На следующее утро за чаем в столовой Милица досказала о своих несчастьях: она потеряла карты.

Молодежь хотела гадать; все хотели: Ира, Гарри, Лида; тут же вертелась и мадам Климова с карточкой Аллы.

Услышав о потере карт, Гарри предложил сбегать и купить. Он знал за углом лавочку. Невозможно описать взгляда, брошенного ему Милицей. Впервые в жизни Гарри струхнул, и порядком.

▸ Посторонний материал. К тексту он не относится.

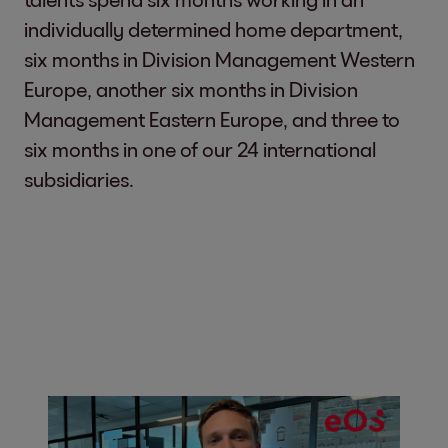
individually determined home department,
six months in Division Management Western
Europe, another six months in Division
Management Eastern Europe, and three to
six months in one of our 24 international
subsidiaries.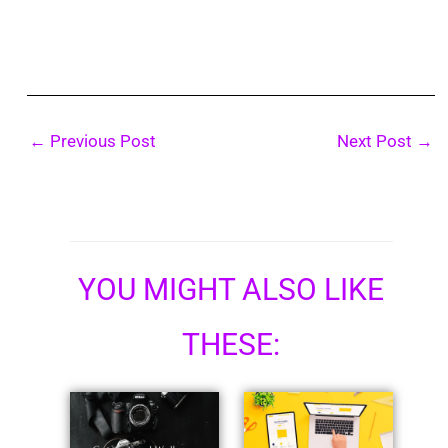
←
Previous Post
Next Post
→
YOU MIGHT ALSO LIKE
THESE: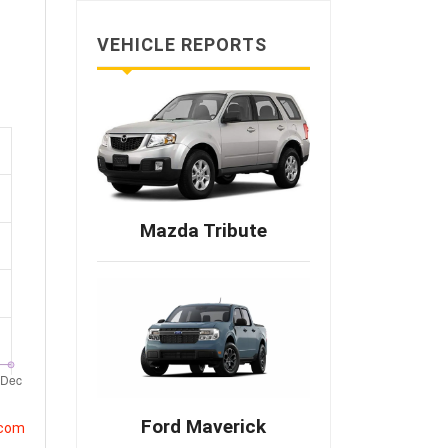
VEHICLE REPORTS
Mazda Tribute
Ford Maverick
.com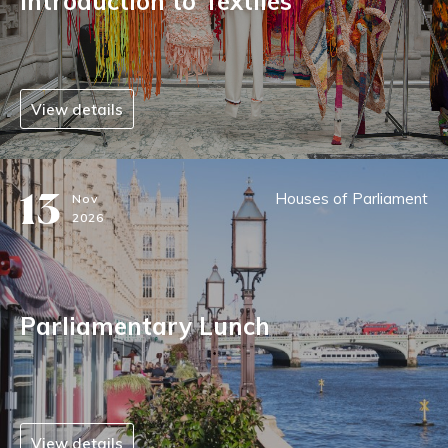
Introduction to Textiles
View details
13
Houses of Parliament
Nov
2026
Parliamentary Lunch
View details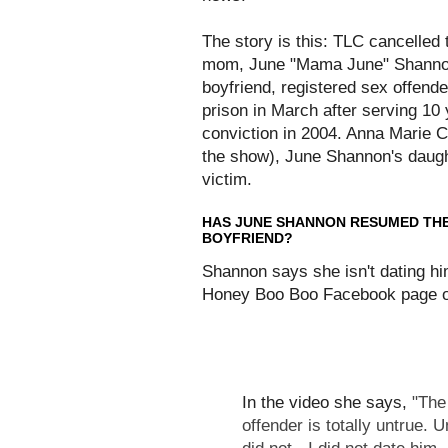
The story is this: TLC cancelle
mom, June "Mama June" Shannon,
boyfriend, registered sex offen
prison in March after serving 10
conviction in 2004. Anna Marie C
the show), June Shannon's daughte
victim.
HAS JUNE SHANNON RESUMED THE 
BOYFRIEND?
Shannon says she isn't dating hi
Honey Boo Boo Facebook page o
In the video she says,
"The
offender is totally untrue.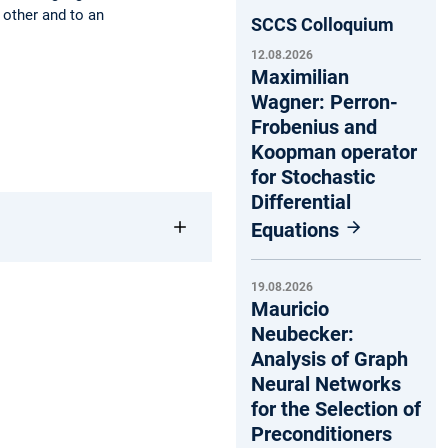
 other and to an
SCCS Colloquium
12.08.2026
Maximilian
Wagner: Perron-
Frobenius and
Koopman operator
for Stochastic
Differential
Equations
19.08.2026
Mauricio
Neubecker:
Analysis of Graph
Neural Networks
for the Selection of
Preconditioners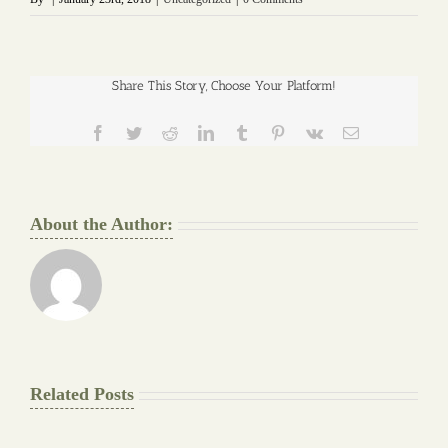
Share This Story, Choose Your Platform!
Facebook
Twitter
Reddit
LinkedIn
Tumblr
Pinterest
Vk
Email
About the Author:
Related Posts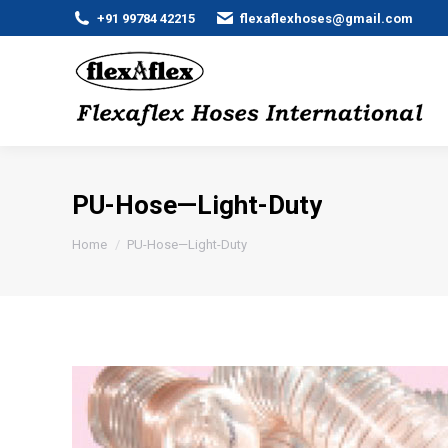
+91 99784 42215
flexaflexhoses@gmail.com
PU-Hose—Light-Duty
You are here:
Home
PU-Hose—Light-Duty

— Карты! Да разве игральными картами гадают? До чего доходит невежество цивилизации! Настоящих гадальных карт невозможно купить. Эта колода рисуется знаменитым гадальщиком и переходит из поколения в поколение, как наследство. Иногда, раз лет в пятьдесят, делается копия, но делается она знающим человеком, не машинами.

Но и без карт Судьба в этот день улыбнулась дому № 11. Будучи, очевидно, дамой, для улыбки она выбрала молодого красавца графа Леона. Он нашел выгодную работу. Собственно, это была не работа, а игра.

Есть такие кварталы в больших городах, где можно побриться, завиться, разгладить костюм, почистить ботинки, покушать хорошо, развлечься на разные лады, заняться спортом, сыграть в карты, кости, домино, лото — все это при наличии денег. Вечерком там же можно быть ограбленным, раненным, побитым и даже убитым, а если нет, то арестованным, увезенным в госпиталь и даже тайно похороненным — все это уже бесплатно. В Тянцзине таким местом были кварталы около Арены на итальянской концессии.

За последние два года главным спортом Арены был хай-алай. В него могли играть исключительно испанцы. Это был аристократический спорт, и Тянцзин не знал о нем до гражданской войны в Испании, Когда появились испанские беженцы в Тянцзине, то те, кто был молод, красив, иногда и фашист и из старой испанской фамилии, организовались и нашли в этом спорте выход в борьбе за существование. Все они держались особняком и высокомерно, что только подымало интерес к ним. Игра их действительно достигла совершенства — и стадиум Арены был всегда полон. Они играли круглый год, и только на две недели стадиум закрывался для ремонта. Эти дни были днями тоски для богатых пожилых дам, составлявших главный кадр ежедневных посетителей. Испанцы же, со своей стороны, дам этих совсем не замечали и даже не улыбались в их сторону.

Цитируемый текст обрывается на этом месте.